Stored data entries:
▼▼▼

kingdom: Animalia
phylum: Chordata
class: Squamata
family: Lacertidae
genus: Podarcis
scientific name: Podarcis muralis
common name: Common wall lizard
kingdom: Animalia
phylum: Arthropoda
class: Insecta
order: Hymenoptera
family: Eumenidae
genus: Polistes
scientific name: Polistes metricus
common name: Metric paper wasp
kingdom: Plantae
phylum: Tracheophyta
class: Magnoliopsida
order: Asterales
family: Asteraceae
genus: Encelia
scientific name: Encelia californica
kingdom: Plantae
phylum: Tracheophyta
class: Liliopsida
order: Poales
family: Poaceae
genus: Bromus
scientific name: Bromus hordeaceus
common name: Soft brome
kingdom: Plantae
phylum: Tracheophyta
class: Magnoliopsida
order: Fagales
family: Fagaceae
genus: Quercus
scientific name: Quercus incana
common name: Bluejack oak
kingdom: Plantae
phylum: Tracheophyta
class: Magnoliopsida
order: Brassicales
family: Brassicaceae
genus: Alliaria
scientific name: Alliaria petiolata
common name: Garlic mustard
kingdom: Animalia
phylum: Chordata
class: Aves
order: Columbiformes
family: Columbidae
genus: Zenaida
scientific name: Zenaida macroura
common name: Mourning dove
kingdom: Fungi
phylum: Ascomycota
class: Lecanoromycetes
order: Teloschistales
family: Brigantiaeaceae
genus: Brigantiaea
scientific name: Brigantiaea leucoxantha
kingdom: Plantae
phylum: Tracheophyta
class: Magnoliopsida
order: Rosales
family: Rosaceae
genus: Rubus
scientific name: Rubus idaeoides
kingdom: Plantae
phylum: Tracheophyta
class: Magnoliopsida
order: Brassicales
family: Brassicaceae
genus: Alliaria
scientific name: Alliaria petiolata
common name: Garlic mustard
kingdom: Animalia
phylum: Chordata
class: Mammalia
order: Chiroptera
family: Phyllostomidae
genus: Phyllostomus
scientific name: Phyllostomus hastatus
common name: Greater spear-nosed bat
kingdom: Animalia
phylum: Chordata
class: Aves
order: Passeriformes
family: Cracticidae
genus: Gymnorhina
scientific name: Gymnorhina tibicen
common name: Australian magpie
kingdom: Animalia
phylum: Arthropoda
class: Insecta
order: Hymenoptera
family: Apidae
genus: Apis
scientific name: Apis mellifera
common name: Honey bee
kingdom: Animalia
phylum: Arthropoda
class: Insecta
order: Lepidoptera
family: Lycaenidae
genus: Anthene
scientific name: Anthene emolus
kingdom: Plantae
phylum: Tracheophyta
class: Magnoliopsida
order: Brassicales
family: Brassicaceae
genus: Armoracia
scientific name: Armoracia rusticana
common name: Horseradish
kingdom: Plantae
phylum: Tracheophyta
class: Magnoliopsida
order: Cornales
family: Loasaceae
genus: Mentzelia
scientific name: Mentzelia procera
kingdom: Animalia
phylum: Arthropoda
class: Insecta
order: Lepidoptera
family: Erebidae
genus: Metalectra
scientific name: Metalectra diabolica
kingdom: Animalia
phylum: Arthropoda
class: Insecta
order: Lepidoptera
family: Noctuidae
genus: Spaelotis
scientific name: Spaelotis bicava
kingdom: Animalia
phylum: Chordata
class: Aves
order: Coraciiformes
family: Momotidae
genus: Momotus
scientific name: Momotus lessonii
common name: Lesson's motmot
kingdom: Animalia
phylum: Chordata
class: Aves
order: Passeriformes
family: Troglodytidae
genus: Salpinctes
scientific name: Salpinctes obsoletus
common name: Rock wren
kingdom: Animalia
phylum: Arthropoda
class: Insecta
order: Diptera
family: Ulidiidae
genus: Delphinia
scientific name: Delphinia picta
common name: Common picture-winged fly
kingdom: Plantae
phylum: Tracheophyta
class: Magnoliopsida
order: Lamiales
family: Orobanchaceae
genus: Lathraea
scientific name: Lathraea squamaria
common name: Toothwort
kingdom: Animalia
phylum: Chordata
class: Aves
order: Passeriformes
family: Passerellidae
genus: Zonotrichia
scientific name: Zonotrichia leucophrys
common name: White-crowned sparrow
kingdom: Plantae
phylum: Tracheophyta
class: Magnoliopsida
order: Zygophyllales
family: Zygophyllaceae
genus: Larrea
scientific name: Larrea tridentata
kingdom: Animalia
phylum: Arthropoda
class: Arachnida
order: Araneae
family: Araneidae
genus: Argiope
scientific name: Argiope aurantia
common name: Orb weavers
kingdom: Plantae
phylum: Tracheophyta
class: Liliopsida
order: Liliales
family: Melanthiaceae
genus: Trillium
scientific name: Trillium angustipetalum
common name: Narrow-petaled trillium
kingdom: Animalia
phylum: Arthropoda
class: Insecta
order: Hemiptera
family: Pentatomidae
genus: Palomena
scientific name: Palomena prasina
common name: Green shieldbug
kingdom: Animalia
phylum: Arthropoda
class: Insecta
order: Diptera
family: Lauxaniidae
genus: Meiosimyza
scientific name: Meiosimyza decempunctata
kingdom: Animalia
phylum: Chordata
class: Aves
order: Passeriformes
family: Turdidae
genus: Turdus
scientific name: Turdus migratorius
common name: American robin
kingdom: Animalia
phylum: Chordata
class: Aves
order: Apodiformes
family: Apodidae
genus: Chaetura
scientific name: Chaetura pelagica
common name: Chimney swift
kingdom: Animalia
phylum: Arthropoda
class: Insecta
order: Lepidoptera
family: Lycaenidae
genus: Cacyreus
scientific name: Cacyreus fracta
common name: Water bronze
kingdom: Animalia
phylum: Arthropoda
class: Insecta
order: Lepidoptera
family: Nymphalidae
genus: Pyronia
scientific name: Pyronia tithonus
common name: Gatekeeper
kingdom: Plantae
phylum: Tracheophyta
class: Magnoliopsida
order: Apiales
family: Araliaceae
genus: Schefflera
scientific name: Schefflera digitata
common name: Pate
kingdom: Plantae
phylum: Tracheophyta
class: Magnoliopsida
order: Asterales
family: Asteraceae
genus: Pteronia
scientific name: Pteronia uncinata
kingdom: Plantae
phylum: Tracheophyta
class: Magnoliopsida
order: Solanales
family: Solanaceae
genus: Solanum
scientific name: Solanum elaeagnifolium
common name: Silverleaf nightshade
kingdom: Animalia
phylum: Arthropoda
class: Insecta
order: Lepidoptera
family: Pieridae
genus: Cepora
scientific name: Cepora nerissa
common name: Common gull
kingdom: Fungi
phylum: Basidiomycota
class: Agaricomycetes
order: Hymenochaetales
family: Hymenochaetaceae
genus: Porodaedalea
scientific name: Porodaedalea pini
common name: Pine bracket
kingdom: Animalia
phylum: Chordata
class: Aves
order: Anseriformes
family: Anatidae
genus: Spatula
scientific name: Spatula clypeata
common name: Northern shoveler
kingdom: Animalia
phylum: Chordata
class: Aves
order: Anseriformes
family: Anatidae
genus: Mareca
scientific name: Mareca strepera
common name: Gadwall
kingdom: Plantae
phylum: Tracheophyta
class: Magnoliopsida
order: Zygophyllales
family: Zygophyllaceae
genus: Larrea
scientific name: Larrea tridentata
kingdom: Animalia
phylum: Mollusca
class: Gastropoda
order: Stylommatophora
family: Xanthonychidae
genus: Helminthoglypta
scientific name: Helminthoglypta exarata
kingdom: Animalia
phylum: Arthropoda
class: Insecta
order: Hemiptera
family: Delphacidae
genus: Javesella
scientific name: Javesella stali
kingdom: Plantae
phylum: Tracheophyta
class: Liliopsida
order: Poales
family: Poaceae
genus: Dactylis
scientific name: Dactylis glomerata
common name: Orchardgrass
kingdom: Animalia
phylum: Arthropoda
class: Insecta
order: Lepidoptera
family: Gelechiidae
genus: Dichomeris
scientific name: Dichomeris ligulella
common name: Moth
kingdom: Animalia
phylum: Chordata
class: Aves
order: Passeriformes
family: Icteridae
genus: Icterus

▲▲▲

**EXERCISE TASK:** Give all of these rows as a two-column CSV with the headers input and output, one CSV line per row. Put each value in its own quoted field and replace line breaks with spaces.

**OUTPUT FOR THIS TASK:**
input,output
"kingdom:","Animalia"
"phylum:","Chordata"
"class:","Squamata"
"family:","Lacertidae"
"genus:","Podarcis"
"scientific name:","Podarcis muralis"
"common name:","Common wall lizard"
"kingdom:","Animalia"
"phylum:","Arthropoda"
"class:","Insecta"
"order:","Hymenoptera"
"family:","Eumenidae"
"genus:","Polistes"
"scientific name:","Polistes metricus"
"common name:","Metric paper wasp"
"kingdom:","Plantae"
"phylum:","Tracheophyta"
"class:","Magnoliopsida"
"order:","Asterales"
"family:","Asteraceae"
"genus:","Encelia"
"scientific name:","Encelia californica"
"kingdom:","Plantae"
"phylum:","Tracheophyta"
"class:","Liliopsida"
"order:","Poales"
"family:","Poaceae"
"genus:","Bromus"
"scientific name:","Bromus hordeaceus"
"common name:","Soft brome"
"kingdom:","Plantae"
"phylum:","Tracheophyta"
"class:","Magnoliopsida"
"order:","Fagales"
"family:","Fagaceae"
"genus:","Quercus"
"scientific name:","Quercus incana"
"common name:","Bluejack oak"
"kingdom:","Plantae"
"phylum:","Tracheophyta"
"class:","Magnoliopsida"
"order:","Brassicales"
"family:","Brassicaceae"
"genus:","Alliaria"
"scientific name:","Alliaria petiolata"
"common name:","Garlic mustard"
"kingdom:","Animalia"
"phylum:","Chordata"
"class:","Aves"
"order:","Columbiformes"
"family:","Columbidae"
"genus:","Zenaida"
"scientific name:","Zenaida macroura"
"common name:","Mourning dove"
"kingdom:","Fungi"
"phylum:","Ascomycota"
"class:","Lecanoromycetes"
"order:","Teloschistales"
"family:","Brigantiaeaceae"
"genus:","Brigantiaea"
"scientific name:","Brigantiaea leucoxantha"
"kingdom:","Plantae"
"phylum:","Tracheophyta"
"class:","Magnoliopsida"
"order:","Rosales"
"family:","Rosaceae"
"genus:","Rubus"
"scientific name:","Rubus idaeoides"
"kingdom:","Plantae"
"phylum:","Tracheophyta"
"class:","Magnoliopsida"
"order:","Brassicales"
"family:","Brassicaceae"
"genus:","Alliaria"
"scientific name:","Alliaria petiolata"
"common name:","Garlic mustard"
"kingdom:","Animalia"
"phylum:","Chordata"
"class:","Mammalia"
"order:","Chiroptera"
"family:","Phyllostomidae"
"genus:","Phyllostomus"
"scientific name:","Phyllostomus hastatus"
"common name:","Greater spear-nosed bat"
"kingdom:","Animalia"
"phylum:","Chordata"
"class:","Aves"
"order:","Passeriformes"
"family:","Cracticidae"
"genus:","Gymnorhina"
"scientific name:","Gymnorhina tibicen"
"common name:","Australian magpie"
"kingdom:","Animalia"
"phylum:","Arthropoda"
"class:","Insecta"
"order:","Hymenoptera"
"family:","Apidae"
"genus:","Apis"
"scientific name:","Apis mellifera"
"common name:","Honey bee"
"kingdom:","Animalia"
"phylum:","Arthropoda"
"class:","Insecta"
"order:","Lepidoptera"
"family:","Lycaenidae"
"genus:","Anthene"
"scientific name:","Anthene emolus"
"kingdom:","Plantae"
"phylum:","Tracheophyta"
"class:","Magnoliopsida"
"order:","Brassicales"
"family:","Brassicaceae"
"genus:","Armoracia"
"scientific name:","Armoracia rusticana"
"common name:","Horseradish"
"kingdom:","Plantae"
"phylum:","Tracheophyta"
"class:","Magnoliopsida"
"order:","Cornales"
"family:","Loasaceae"
"genus:","Mentzelia"
"scientific name:","Mentzelia procera"
"kingdom:","Animalia"
"phylum:","Arthropoda"
"class:","Insecta"
"order:","Lepidoptera"
"family:","Erebidae"
"genus:","Metalectra"
"scientific name:","Metalectra diabolica"
"kingdom:","Animalia"
"phylum:","Arthropoda"
"class:","Insecta"
"order:","Lepidoptera"
"family:","Noctuidae"
"genus:","Spaelotis"
"scientific name:","Spaelotis bicava"
"kingdom:","Animalia"
"phylum:","Chordata"
"class:","Aves"
"order:","Coraciiformes"
"family:","Momotidae"
"genus:","Momotus"
"scientific name:","Momotus lessonii"
"common name:","Lesson's motmot"
"kingdom:","Animalia"
"phylum:","Chordata"
"class:","Aves"
"order:","Passeriformes"
"family:","Troglodytidae"
"genus:","Salpinctes"
"scientific name:","Salpinctes obsoletus"
"common name:","Rock wren"
"kingdom:","Animalia"
"phylum:","Arthropoda"
"class:","Insecta"
"order:","Diptera"
"family:","Ulidiidae"
"genus:","Delphinia"
"scientific name:","Delphinia picta"
"common name:","Common picture-winged fly"
"kingdom:","Plantae"
"phylum:","Tracheophyta"
"class:","Magnoliopsida"
"order:","Lamiales"
"family:","Orobanchaceae"
"genus:","Lathraea"
"scientific name:","Lathraea squamaria"
"common name:","Toothwort"
"kingdom:","Animalia"
"phylum:","Chordata"
"class:","Aves"
"order:","Passeriformes"
"family:","Passerellidae"
"genus:","Zonotrichia"
"scientific name:","Zonotrichia leucophrys"
"common name:","White-crowned sparrow"
"kingdom:","Plantae"
"phylum:","Tracheophyta"
"class:","Magnoliopsida"
"order:","Zygophyllales"
"family:","Zygophyllaceae"
"genus:","Larrea"
"scientific name:","Larrea tridentata"
"kingdom:","Animalia"
"phylum:","Arthropoda"
"class:","Arachnida"
"order:","Araneae"
"family:","Araneidae"
"genus:","Argiope"
"scientific name:","Argiope aurantia"
"common name:","Orb weavers"
"kingdom:","Plantae"
"phylum:","Tracheophyta"
"class:","Liliopsida"
"order:","Liliales"
"family:","Melanthiaceae"
"genus:","Trillium"
"scientific name:","Trillium angustipetalum"
"common name:","Narrow-petaled trillium"
"kingdom:","Animalia"
"phylum:","Arthropoda"
"class:","Insecta"
"order:","Hemiptera"
"family:","Pentatomidae"
"genus:","Palomena"
"scientific name:","Palomena prasina"
"common name:","Green shieldbug"
"kingdom:","Animalia"
"phylum:","Arthropoda"
"class:","Insecta"
"order:","Diptera"
"family:","Lauxaniidae"
"genus:","Meiosimyza"
"scientific name:","Meiosimyza decempunctata"
"kingdom:","Animalia"
"phylum:","Chordata"
"class:","Aves"
"order:","Passeriformes"
"family:","Turdidae"
"genus:","Turdus"
"scientific name:","Turdus migratorius"
"common name:","American robin"
"kingdom:","Animalia"
"phylum:","Chordata"
"class:","Aves"
"order:","Apodiformes"
"family:","Apodidae"
"genus:","Chaetura"
"scientific name:","Chaetura pelagica"
"common name:","Chimney swift"
"kingdom:","Animalia"
"phylum:","Arthropoda"
"class:","Insecta"
"order:","Lepidoptera"
"family:","Lycaenidae"
"genus:","Cacyreus"
"scientific name:","Cacyreus fracta"
"common name:","Water bronze"
"kingdom:","Animalia"
"phylum:","Arthropoda"
"class:","Insecta"
"order:","Lepidoptera"
"family:","Nymphalidae"
"genus:","Pyronia"
"scientific name:","Pyronia tithonus"
"common name:","Gatekeeper"
"kingdom:","Plantae"
"phylum:","Tracheophyta"
"class:","Magnoliopsida"
"order:","Apiales"
"family:","Araliaceae"
"genus:","Schefflera"
"scientific name:","Schefflera digitata"
"common name:","Pate"
"kingdom:","Plantae"
"phylum:","Tracheophyta"
"class:","Magnoliopsida"
"order:","Asterales"
"family:","Asteraceae"
"genus:","Pteronia"
"scientific name:","Pteronia uncinata"
"kingdom:","Plantae"
"phylum:","Tracheophyta"
"class:","Magnoliopsida"
"order:","Solanales"
"family:","Solanaceae"
"genus:","Solanum"
"scientific name:","Solanum elaeagnifolium"
"common name:","Silverleaf nightshade"
"kingdom:","Animalia"
"phylum:","Arthropoda"
"class:","Insecta"
"order:","Lepidoptera"
"family:","Pieridae"
"genus:","Cepora"
"scientific name:","Cepora nerissa"
"common name:","Common gull"
"kingdom:","Fungi"
"phylum:","Basidiomycota"
"class:","Agaricomycetes"
"order:","Hymenochaetales"
"family:","Hymenochaetaceae"
"genus:","Porodaedalea"
"scientific name:","Porodaedalea pini"
"common name:","Pine bracket"
"kingdom:","Animalia"
"phylum:","Chordata"
"class:","Aves"
"order:","Anseriformes"
"family:","Anatidae"
"genus:","Spatula"
"scientific name:","Spatula clypeata"
"common name:","Northern shoveler"
"kingdom:","Animalia"
"phylum:","Chordata"
"class:","Aves"
"order:","Anseriformes"
"family:","Anatidae"
"genus:","Mareca"
"scientific name:","Mareca strepera"
"common name:","Gadwall"
"kingdom:","Plantae"
"phylum:","Tracheophyta"
"class:","Magnoliopsida"
"order:","Zygophyllales"
"family:","Zygophyllaceae"
"genus:","Larrea"
"scientific name:","Larrea tridentata"
"kingdom:","Animalia"
"phylum:","Mollusca"
"class:","Gastropoda"
"order:","Stylommatophora"
"family:","Xanthonychidae"
"genus:","Helminthoglypta"
"scientific name:","Helminthoglypta exarata"
"kingdom:","Animalia"
"phylum:","Arthropoda"
"class:","Insecta"
"order:","Hemiptera"
"family:","Delphacidae"
"genus:","Javesella"
"scientific name:","Javesella stali"
"kingdom:","Plantae"
"phylum:","Tracheophyta"
"class:","Liliopsida"
"order:","Poales"
"family:","Poaceae"
"genus:","Dactylis"
"scientific name:","Dactylis glomerata"
"common name:","Orchardgrass"
"kingdom:","Animalia"
"phylum:","Arthropoda"
"class:","Insecta"
"order:","Lepidoptera"
"family:","Gelechiidae"
"genus:","Dichomeris"
"scientific name:","Dichomeris ligulella"
"common name:","Moth"
"kingdom:","Animalia"
"phylum:","Chordata"
"class:","Aves"
"order:","Passeriformes"
"family:","Icteridae"
"genus:","Icterus"